There are a number of potential stumbling blocks for users of all these techniques. First, the terminology is confusing: when the industry began using logarithmic encoding, universally referred to as “log”, it was natural to begin referring to non-log images as “linear.” But of course, most video images are gamma-encoded, often for display on conventional video hardware, and are nothing like linear with respect to the absolute amount of light in the original scene. It is for this reason that we use the special term “linear light” to refer to actually-linear images.
The final great confusion of all this is that real cameras very rarely produce truly linear, truly logarithmic, or truly linear-light data. The camera manufacturer does not generally have access to actual linear data to begin with, so anything described as “linear light” is more properly described as “data processed to approximate linear light.” This being the case, it is almost always necessary for camera manufacturers to perform processing on the image data, and in doing so they are often tempted to make changes which they feel make for better performance. This is very much the case in gamma-encoded conventional video cameras, which usually provide user-accessible features such as auto knee to allow for various different highlight characteristics. It is also the case in log-encoding devices, which is why postproduction people must concern themselves not only with what system is in use – log, linear, linear light – but also with what kind of log is in use. Logarithmic images are very rarely based on a simple logarithm of the linearised image data.

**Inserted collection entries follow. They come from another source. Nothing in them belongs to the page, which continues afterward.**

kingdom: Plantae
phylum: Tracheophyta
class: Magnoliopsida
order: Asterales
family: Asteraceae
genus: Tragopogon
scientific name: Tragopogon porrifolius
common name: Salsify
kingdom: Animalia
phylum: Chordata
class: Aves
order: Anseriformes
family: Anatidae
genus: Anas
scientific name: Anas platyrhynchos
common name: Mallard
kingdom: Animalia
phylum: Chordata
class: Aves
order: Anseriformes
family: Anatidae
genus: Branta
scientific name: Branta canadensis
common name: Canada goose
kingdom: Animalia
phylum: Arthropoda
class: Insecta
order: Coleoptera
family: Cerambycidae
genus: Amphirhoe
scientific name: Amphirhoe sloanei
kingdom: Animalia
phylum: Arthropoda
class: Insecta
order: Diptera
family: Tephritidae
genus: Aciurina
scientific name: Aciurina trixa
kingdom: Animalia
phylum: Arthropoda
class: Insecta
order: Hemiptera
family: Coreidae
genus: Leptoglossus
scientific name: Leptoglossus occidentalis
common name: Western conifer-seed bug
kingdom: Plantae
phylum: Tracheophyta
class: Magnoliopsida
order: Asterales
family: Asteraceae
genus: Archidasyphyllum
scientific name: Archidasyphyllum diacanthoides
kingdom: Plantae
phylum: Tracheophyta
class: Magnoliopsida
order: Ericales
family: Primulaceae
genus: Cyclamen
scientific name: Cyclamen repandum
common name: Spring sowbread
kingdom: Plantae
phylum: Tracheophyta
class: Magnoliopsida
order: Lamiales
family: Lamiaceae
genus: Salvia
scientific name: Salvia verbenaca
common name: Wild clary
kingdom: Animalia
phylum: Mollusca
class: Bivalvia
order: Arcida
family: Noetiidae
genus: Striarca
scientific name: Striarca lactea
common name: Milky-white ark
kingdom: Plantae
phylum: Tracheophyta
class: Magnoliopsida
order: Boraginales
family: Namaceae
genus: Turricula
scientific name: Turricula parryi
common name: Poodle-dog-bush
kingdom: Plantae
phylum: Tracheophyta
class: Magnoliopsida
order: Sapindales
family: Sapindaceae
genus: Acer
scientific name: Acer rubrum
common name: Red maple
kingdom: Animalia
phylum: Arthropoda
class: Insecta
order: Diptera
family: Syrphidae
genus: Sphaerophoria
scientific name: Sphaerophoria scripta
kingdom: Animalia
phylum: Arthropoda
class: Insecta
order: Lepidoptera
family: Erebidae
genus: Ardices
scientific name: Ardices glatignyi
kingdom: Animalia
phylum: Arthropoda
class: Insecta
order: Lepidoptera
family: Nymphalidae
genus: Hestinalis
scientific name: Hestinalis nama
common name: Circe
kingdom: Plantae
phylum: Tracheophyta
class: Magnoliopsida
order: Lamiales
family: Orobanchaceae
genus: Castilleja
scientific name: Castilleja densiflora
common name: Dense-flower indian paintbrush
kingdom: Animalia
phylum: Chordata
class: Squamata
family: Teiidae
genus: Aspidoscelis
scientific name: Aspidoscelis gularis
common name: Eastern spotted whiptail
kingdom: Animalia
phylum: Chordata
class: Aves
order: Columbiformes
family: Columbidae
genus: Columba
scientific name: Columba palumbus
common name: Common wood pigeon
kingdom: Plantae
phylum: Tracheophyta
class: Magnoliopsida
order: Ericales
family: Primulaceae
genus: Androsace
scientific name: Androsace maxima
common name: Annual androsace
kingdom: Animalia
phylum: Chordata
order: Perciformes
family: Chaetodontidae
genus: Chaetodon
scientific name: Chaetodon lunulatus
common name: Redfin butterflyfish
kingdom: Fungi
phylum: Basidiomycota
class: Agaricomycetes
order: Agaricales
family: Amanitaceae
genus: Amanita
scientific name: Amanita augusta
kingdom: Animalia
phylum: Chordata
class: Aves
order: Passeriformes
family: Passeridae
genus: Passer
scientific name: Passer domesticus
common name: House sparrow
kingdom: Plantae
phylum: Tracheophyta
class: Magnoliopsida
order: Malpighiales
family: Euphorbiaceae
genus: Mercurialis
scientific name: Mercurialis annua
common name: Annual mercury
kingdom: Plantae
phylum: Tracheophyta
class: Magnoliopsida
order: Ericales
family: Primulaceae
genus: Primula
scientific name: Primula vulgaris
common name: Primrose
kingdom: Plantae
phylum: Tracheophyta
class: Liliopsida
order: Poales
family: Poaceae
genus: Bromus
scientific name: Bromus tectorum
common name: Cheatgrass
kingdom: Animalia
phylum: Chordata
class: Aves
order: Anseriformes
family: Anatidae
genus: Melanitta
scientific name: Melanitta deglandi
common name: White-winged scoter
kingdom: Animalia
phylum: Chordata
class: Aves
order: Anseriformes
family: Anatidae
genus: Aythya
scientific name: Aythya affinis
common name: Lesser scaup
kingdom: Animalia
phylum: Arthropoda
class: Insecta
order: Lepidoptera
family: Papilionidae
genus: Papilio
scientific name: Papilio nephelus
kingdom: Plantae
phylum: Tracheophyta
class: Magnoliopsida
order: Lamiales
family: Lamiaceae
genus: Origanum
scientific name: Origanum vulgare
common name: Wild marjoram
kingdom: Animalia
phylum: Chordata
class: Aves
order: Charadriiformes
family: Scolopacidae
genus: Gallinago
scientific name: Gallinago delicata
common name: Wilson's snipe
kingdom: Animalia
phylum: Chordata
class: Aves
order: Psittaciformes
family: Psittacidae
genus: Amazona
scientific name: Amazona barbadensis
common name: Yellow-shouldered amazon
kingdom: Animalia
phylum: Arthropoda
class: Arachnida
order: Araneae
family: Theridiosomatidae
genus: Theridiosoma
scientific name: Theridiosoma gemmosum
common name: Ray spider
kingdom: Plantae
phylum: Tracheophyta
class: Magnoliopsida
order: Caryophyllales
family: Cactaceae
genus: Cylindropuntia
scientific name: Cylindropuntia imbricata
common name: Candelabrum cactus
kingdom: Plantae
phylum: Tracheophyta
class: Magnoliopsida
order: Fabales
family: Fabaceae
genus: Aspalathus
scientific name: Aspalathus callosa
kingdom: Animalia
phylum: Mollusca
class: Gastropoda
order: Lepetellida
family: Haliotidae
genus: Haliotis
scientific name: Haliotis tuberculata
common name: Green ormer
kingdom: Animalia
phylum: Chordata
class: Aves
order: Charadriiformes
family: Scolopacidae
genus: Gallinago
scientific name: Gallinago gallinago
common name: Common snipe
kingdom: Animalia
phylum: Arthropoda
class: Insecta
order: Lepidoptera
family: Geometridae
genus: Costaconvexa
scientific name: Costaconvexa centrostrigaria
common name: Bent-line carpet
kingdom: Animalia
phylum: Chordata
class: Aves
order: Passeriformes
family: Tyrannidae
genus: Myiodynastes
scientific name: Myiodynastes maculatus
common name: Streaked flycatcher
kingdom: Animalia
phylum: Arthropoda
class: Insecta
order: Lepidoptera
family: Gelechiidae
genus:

Given all this, one might yearn for a return to the days of television, video and CRTs, or perhaps to the world where film looked the way it looked based on how it was manufactured and processed. It's also reasonable to expect all this variability to settle down into standardisation, much as the various gauges of film did in the latter part of the 19th century and the first few decades of the 20th. Even so, this all represents a rather complex situation with the potential to cause people serious problems with images that just don't look right, and for the time being at least, a cautious and methodical approach remains necessary.
I'm indebted to David Gilblom of Alternative Vision Corporation for his notes on CCD and CMOS sensor performance which I used in the preparation of this article.